Television viewers who saw the weekly series MacGyver last season watched as Peter Thornton, MacGyver’s boos, battled against blindness. But for actor Dana Elcar, who plays Thornton, the storyline is not fictional.
Glaucoma is gradually taking Elcar’s sight. He now has less than 5 per cent of his vision.
But in a sense, Elcar, 63, is seeing more of the world than many people ever do. He is full of energy, full of hope and , above all, full of life itself.
“I’ve never been a person who wakes up in the morning and says, ‘Gee, what am I going to do today?'” Elcar said.
Instead, he asks, “How am I going to get everything done?”
“It was a gift I learned,” he said. “There are some things in life that are not worth fighting. I “can’t fight blindness. I”ll lose. I don’t want to lose. I want to win.”
“I am winning. I’m on the upstroke. But that doesn’t mean I don’t fall down.”
Sheltered from the sun by a patio umbrella, Elcar sat next to his wife, Marianne, in the Marion home of her parents, Jerry and Joan Torrance, on Wednesday and told his story.
Elcar, who will be back with MacGyver star Richard Dean Anderson for their seventh season this fall, said he is much like his TV character. But beneath that businesslike, down-to-the-brass-tacks exterior, there is an underlying quality that runs much deeper than those exhibited by Thornton. “I have a new challenge,” Elcar said. “I have to learn how to live with a physical inconvenience.”
He was first diagnosed with glaucoma about 30 years ago and has been undergoing eye-drop treatments since then. His sight did not begin to deteriorate until three years ago when, one day, he discovered dark spots in his field of vision.
Despite surgery, his sight has gotten worse, especially in the last year and a half.
“I want to alert everybody about how sensitive the eye is,” he said, adding that people should not neglect annual exams. “(Glaucoma) can creep up on you.”
Taking that precaution may help a person preserve his vision, he said.
“Eventually, (glaucoma) can do its work anyway,” he said. “But you may have 25 years more vision instead of losing it in 10 years or 12 years.”
Continuing to work back home with the Santa Paula Theater, managed by Marianne, is one of Elcar’s professional goals.
He serves as the artistic director for the theater, about an hour north of Los Angeles.
“She’s the best goodwill ambassador Marion has,” he said of his wife.
But what about personal goals?
Elcar paused for a moment and said quietly, “To get to know my children (Marin, 11, and Dane Alexander, 7) and my wife better.”
After months and months of struggling with his illness, Elcar described what has made him feel good after feeling so much pain.
“This,” he said, throwing back his head and stretching out both hands toward his in-laws’ farm. “Being alive.

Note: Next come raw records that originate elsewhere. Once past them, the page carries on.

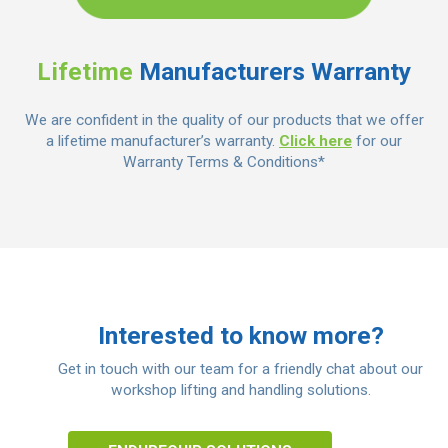
Lifetime
Manufacturers Warranty
We are confident in the quality of our products that we offer
a lifetime manufacturer’s warranty.
Click here
for our
Warranty Terms & Conditions*
Interested to know more?
Get in touch with our team for a friendly chat about our
workshop lifting and handling solutions.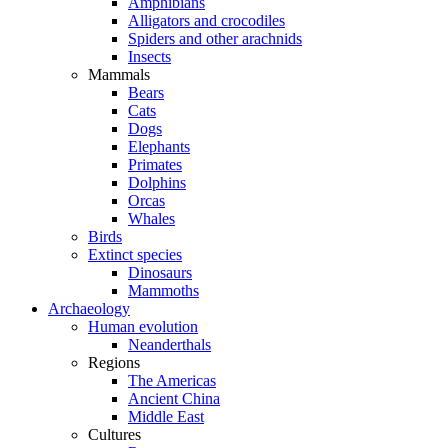
Amphibians
Alligators and crocodiles
Spiders and other arachnids
Insects
Mammals
Bears
Cats
Dogs
Elephants
Primates
Dolphins
Orcas
Whales
Birds
Extinct species
Dinosaurs
Mammoths
Archaeology
Human evolution
Neanderthals
Regions
The Americas
Ancient China
Middle East
Cultures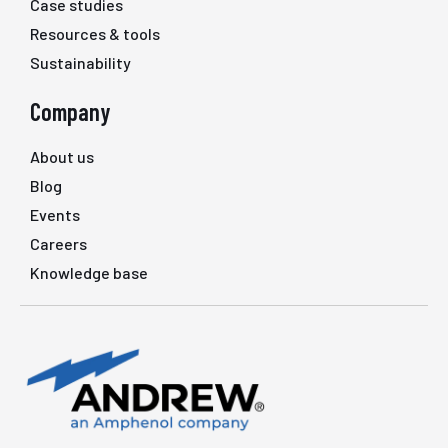
Case studies
Resources & tools
Sustainability
Company
About us
Blog
Events
Careers
Knowledge base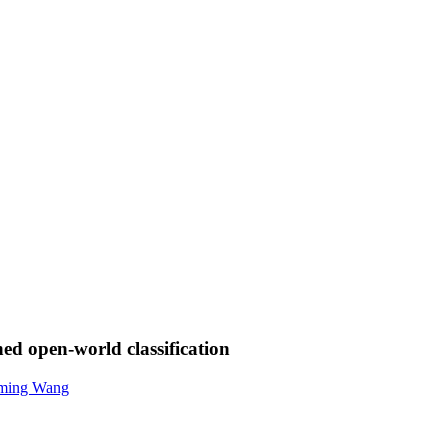
ned open-world classification
ming Wang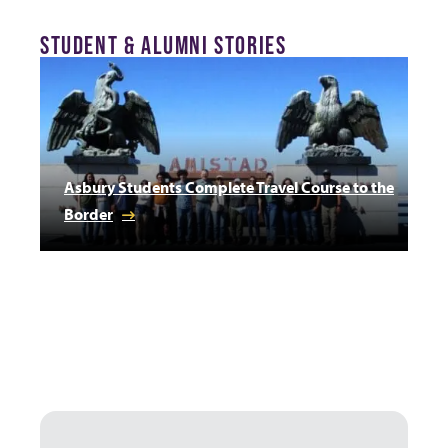
STUDENT & ALUMNI STORIES
Asbury Students Complete Travel Course to the
Border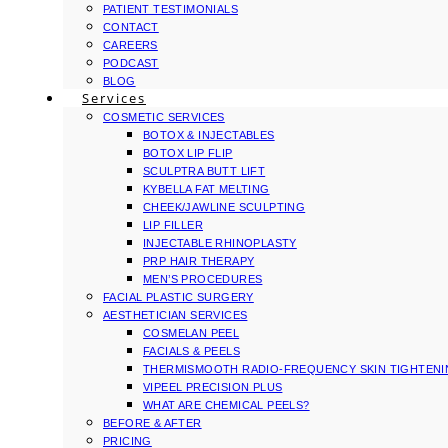
PATIENT TESTIMONIALS
CONTACT
CAREERS
PODCAST
BLOG
Services
COSMETIC SERVICES
BOTOX & INJECTABLES
BOTOX LIP FLIP
SCULPTRA BUTT LIFT
KYBELLA FAT MELTING
CHEEK/JAWLINE SCULPTING
LIP FILLER
INJECTABLE RHINOPLASTY
PRP HAIR THERAPY
MEN’S PROCEDURES
FACIAL PLASTIC SURGERY
AESTHETICIAN SERVICES
COSMELAN PEEL
FACIALS & PEELS
THERMISMOOTH RADIO-FREQUENCY SKIN TIGHTEN
VIPEEL PRECISION PLUS
WHAT ARE CHEMICAL PEELS?
BEFORE & AFTER
PRICING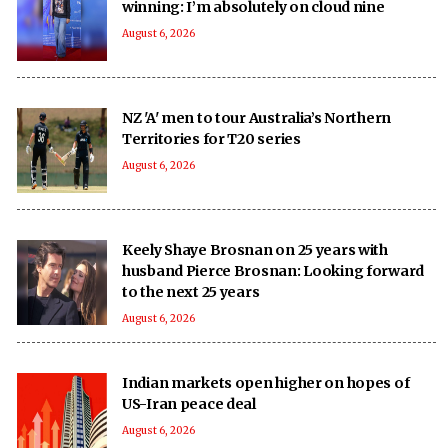
winning: I’m absolutely on cloud nine
August 6, 2026
NZ 'A' men to tour Australia’s Northern
Territories for T20 series
August 6, 2026
Keely Shaye Brosnan on 25 years with
husband Pierce Brosnan: Looking forward
to the next 25 years
August 6, 2026
Indian markets open higher on hopes of
US-Iran peace deal
August 6, 2026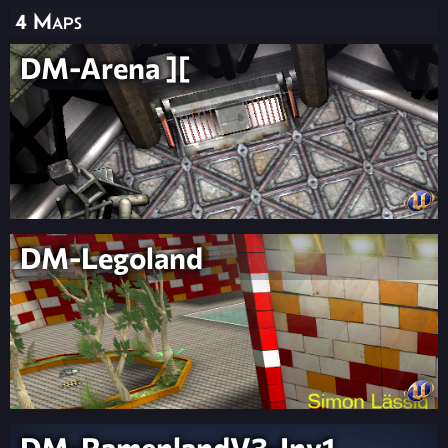
4 Maps
DM-Arena ][
DM-Legoland
DM-RamenlandV3-Inv1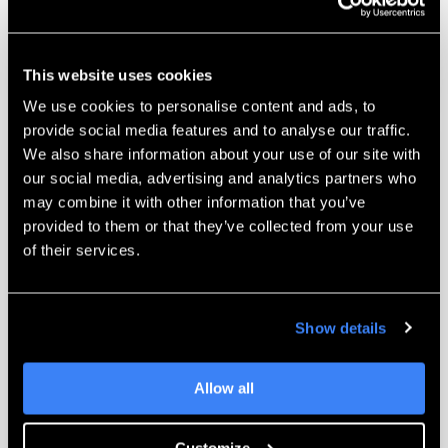
and work with you on challenging parts.
Learn More
This website uses cookies
We use cookies to personalise content and ads, to
provide social media features and to analyse our traffic.
We also share information about your use of our site with
our social media, advertising and analytics partners who
may combine it with other information that you’ve
provided to them or that they’ve collected from your use
of their services.
Unmatched Training
Complete self-paced training programs for
the Markforged line of 3D printers. Learn
Show details
printer operations and best practices when
it’s convenient for you.
Allow all
Learn More
Customize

Having something to do that’s positive.”
He added: “There’s a touch of my son’s hand in my hand.”
Elcar said the more open and accepting people are life’s experiences, the more positive their lives are and the more things come their way.
“The more open you are, the more it comes back to you,” he said and suddenly grinned. “And I want things to come my way.”
Tammy Kingery, Marion (Ind.) Chronicle Tribune, July 11, 1991.